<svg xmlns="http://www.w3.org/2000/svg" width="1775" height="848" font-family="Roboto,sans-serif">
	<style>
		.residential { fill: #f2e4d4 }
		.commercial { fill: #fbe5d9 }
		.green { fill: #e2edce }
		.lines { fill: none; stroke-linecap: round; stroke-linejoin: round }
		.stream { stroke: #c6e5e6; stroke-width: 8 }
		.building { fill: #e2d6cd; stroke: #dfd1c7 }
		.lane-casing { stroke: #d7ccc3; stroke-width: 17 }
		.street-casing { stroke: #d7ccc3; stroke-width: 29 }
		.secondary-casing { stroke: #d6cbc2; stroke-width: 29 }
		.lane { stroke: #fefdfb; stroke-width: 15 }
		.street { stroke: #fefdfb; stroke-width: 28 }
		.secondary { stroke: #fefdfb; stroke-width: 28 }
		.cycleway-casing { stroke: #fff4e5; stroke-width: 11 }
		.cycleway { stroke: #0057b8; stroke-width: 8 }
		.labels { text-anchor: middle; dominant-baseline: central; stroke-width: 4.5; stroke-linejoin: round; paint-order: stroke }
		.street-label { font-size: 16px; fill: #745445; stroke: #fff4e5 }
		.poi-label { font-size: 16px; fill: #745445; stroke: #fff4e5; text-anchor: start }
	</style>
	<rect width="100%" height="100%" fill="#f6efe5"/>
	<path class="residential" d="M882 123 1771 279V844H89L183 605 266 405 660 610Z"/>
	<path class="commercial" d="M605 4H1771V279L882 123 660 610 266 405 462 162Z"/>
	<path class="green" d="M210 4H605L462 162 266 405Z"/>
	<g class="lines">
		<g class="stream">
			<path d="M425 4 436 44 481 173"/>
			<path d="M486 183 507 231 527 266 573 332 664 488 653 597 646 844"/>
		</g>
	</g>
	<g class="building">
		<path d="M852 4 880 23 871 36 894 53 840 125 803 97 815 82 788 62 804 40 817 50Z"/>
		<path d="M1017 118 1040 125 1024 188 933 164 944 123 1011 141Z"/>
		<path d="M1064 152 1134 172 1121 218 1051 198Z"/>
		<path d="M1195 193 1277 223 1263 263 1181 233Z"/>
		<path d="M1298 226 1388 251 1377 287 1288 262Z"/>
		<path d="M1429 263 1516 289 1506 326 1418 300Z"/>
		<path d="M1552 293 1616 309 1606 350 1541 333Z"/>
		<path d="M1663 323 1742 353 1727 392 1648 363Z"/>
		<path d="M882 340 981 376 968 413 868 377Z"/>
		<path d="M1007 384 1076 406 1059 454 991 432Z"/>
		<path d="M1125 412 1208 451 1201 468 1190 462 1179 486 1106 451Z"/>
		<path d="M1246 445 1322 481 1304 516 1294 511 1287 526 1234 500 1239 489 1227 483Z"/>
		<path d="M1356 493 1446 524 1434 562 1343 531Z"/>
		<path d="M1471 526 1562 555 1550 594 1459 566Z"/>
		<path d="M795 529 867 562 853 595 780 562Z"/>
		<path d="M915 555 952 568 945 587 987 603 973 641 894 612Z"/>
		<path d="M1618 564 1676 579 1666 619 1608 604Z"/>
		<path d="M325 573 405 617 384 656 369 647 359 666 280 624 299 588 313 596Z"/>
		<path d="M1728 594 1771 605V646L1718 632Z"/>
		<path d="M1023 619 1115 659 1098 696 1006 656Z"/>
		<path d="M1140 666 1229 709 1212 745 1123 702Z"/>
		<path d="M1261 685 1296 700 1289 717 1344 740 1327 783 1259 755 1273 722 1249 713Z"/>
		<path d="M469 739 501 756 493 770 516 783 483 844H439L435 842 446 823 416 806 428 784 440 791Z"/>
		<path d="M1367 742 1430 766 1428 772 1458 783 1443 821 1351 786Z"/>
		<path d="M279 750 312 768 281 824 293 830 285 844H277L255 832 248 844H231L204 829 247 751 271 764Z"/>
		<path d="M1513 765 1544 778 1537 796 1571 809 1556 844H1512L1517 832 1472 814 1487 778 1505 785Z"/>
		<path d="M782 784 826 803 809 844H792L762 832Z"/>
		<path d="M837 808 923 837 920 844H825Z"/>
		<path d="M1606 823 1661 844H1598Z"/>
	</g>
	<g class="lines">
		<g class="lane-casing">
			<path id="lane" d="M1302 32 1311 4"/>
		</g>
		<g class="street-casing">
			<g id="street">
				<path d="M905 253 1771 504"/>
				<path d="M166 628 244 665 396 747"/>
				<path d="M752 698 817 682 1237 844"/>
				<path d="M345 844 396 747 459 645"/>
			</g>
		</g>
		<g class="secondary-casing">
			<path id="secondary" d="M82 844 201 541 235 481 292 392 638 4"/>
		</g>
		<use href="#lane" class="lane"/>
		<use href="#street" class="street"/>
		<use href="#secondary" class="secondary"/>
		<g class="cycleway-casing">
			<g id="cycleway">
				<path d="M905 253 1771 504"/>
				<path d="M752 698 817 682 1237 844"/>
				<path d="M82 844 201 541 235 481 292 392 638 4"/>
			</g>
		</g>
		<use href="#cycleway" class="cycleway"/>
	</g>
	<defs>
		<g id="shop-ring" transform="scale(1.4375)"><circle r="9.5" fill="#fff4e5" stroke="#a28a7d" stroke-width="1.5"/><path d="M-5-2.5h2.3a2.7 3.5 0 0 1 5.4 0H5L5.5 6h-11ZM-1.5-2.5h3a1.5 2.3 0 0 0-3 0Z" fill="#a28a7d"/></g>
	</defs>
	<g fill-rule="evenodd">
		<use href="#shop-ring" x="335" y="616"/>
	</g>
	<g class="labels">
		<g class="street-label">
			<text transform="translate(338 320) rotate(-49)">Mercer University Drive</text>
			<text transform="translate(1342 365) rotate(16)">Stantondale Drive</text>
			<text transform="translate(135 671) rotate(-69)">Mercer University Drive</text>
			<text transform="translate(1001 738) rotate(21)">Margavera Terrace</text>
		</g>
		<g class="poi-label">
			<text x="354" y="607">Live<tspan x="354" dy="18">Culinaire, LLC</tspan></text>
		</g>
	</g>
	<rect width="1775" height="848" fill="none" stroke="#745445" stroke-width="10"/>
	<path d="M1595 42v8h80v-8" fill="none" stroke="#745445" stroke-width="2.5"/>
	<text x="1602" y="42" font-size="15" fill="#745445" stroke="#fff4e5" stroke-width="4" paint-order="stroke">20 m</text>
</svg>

□ □ □ □ □

_The problem_: In the entries above, which lines hold the word "stream"? Copy them out.

_Task answer_:
		.stream { stroke: #c6e5e6; stroke-width: 8 }
		<g class="stream">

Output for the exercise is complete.